To really trade successfully, you need to be able to identify good trading strategies. This can only be done by having a good understanding of the different indicators that can guide you. Here are some examples of trading indicators and strategies that are available to traders today.
Average – The average is the four-letter word in trading. It can be easily found by looking at trends in the stock price. The best part about averages is that they have no special characteristics to go with them. In fact, when trading with averages, the trader is basically able to get a glimpse of what the price will do before it happens.
Stochastic- Stochastic is an indicator used to monitor stock prices. It is essentially the average difference between two consecutive times. However, there are three types of stochastic and the type used is based on the trading method being used.
Stochastic is best when used as a trading strategy because it is easy to understand and does not require much analysis. To use stochastic effectively, one must keep a close eye on the market price and can often be difficult to analyze.
Bollinger Bands- This is a time frame that spans from a period of time known as the "long term price action." For this type of strategy, the trader will want to use this indicator along with other indicators to predict where the stock price may go and when.

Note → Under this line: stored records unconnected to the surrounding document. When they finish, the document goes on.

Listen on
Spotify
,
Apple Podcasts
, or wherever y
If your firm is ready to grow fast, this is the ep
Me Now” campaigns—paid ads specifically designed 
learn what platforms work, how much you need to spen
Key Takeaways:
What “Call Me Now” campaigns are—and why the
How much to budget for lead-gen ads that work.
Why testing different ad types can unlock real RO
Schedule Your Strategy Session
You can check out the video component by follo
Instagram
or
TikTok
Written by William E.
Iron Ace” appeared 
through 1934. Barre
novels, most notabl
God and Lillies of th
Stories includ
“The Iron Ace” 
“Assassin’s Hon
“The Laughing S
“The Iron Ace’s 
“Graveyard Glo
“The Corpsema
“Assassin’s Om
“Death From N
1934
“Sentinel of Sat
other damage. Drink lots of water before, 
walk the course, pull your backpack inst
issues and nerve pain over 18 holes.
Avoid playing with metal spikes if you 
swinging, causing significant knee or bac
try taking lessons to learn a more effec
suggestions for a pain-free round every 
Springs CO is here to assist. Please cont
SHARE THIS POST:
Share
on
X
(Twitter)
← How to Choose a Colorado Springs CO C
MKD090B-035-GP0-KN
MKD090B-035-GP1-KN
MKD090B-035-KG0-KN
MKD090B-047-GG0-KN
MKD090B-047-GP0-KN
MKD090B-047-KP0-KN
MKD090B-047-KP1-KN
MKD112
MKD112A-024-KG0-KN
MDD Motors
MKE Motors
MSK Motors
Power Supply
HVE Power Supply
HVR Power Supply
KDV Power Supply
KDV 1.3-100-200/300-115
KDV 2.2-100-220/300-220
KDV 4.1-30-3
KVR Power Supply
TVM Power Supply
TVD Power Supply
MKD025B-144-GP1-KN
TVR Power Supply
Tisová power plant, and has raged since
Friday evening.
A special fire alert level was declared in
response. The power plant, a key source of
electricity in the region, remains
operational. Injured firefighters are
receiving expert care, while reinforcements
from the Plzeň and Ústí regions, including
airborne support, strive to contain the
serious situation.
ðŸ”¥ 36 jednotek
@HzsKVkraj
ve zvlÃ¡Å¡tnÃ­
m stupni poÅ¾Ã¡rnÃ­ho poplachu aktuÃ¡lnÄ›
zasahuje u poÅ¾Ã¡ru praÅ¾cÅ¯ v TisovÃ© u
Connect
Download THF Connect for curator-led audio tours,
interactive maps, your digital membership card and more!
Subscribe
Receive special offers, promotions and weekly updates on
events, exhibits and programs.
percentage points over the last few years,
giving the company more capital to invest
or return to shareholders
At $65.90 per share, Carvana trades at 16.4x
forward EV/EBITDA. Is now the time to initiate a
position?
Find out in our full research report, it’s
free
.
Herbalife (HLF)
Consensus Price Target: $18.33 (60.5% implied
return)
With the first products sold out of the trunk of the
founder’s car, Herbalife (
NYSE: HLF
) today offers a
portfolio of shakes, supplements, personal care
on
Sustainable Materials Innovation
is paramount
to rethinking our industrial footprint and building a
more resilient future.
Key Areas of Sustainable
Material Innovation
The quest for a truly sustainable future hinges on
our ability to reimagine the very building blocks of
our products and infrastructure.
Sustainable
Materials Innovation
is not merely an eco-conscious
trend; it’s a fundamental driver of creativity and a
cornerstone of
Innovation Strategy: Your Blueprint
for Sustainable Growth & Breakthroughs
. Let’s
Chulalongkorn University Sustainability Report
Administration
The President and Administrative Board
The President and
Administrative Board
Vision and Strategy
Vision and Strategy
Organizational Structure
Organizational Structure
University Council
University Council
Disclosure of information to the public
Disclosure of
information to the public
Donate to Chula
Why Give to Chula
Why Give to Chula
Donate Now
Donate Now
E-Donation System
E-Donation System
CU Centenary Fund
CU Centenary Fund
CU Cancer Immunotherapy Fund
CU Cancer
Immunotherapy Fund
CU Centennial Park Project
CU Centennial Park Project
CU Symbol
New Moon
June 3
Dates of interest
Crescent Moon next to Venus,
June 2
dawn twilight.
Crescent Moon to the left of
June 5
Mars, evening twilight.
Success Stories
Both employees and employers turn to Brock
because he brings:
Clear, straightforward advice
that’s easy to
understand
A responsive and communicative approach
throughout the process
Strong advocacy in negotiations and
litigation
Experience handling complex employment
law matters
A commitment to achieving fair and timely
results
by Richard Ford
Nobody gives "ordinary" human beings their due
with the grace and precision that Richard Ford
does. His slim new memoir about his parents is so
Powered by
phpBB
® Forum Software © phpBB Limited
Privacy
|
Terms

One will need to watch for the "bust" as well as the "bulls." The "bust" is the times when the stock price falls below or above a certain level. The "bulls" are the times when the stock price gains or falls above a certain level.
Dual Time Frame, Multi-Mode Chart Indicator – This type of indicator is best for short-term time frames. This is because it is able to provide insight into a short-term price action without any interference. It is also able to provide information that is more relevant in longer time frames.
Black Swan – This is a reference to a certain event in the stock market which is unusual and unpredictable. However, it can provide a great deal of insights into the market.
Like that there are different strategies that a trader can use to create a strong trend and with each strategy comes a different approach to the market. For example, the bullish trading strategy uses price action and the stochastic with a measure of trend lines.
Meanwhile, the bearish strategy is used with the indication of the price action as well as the stochastic and the black swan indicator. The other trading strategy is called the neutral trading strategy.
When using different indicators for trading strategies, the strategy itself should be able to track and generate money. This is not as easy as it may sound, so it is important to consider the different strategies and how they perform for various traders.
Keep in mind that there are many strategies available, but all of them are based on market forces and no strategy can provide any type of information that cannot be tracked by price action. As long as the strategy is able to continue to move along with the market, it will continue to make money for the trader.